**Exercise aim**
Provide only the number of lines below that hold "chảy".

Document understanding data
-----
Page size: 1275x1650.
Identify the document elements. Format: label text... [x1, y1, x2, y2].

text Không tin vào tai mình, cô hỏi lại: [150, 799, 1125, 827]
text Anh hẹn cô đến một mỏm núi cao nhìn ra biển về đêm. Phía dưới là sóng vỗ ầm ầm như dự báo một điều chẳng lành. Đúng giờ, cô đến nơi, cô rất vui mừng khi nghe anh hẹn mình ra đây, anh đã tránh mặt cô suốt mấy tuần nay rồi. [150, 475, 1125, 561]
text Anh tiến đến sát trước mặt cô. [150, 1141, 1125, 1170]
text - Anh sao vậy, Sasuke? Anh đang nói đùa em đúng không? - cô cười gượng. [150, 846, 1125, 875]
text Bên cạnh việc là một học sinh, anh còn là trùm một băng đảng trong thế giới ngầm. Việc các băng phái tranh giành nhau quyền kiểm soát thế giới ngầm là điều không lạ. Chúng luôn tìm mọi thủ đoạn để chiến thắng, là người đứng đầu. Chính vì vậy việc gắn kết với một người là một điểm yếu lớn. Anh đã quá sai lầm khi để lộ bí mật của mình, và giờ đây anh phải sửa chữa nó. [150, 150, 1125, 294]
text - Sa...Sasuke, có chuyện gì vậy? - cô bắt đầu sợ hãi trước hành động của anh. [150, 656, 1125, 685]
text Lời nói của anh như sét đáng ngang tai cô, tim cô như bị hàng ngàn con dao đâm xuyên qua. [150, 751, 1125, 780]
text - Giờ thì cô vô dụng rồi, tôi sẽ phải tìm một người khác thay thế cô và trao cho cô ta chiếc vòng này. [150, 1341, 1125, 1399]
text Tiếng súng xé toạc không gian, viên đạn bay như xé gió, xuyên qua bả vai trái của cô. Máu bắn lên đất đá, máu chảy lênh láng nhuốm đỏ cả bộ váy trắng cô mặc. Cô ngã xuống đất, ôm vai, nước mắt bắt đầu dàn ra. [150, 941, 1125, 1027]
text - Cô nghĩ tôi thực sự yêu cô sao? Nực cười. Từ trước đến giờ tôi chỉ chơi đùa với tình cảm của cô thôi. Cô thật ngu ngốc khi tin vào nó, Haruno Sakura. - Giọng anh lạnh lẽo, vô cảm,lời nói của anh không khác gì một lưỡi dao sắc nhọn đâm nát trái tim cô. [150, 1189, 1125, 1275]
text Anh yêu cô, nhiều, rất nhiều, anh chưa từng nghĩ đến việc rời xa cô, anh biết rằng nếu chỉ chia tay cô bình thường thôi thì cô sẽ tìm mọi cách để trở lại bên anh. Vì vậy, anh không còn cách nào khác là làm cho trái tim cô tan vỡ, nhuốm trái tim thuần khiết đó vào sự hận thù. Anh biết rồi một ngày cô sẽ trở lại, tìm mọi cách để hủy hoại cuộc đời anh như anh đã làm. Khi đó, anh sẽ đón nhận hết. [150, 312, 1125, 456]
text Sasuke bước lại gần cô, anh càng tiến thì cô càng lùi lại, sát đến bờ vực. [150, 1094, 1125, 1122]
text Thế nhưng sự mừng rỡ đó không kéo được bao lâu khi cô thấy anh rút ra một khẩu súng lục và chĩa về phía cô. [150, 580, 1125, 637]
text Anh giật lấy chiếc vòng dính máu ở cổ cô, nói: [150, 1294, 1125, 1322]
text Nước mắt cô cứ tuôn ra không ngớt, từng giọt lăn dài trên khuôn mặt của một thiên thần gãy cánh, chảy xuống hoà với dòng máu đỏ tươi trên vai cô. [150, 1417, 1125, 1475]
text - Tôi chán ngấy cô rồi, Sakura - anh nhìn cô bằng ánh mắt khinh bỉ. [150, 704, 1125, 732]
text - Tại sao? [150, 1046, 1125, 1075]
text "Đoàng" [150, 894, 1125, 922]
-----
**Reply to the task**
2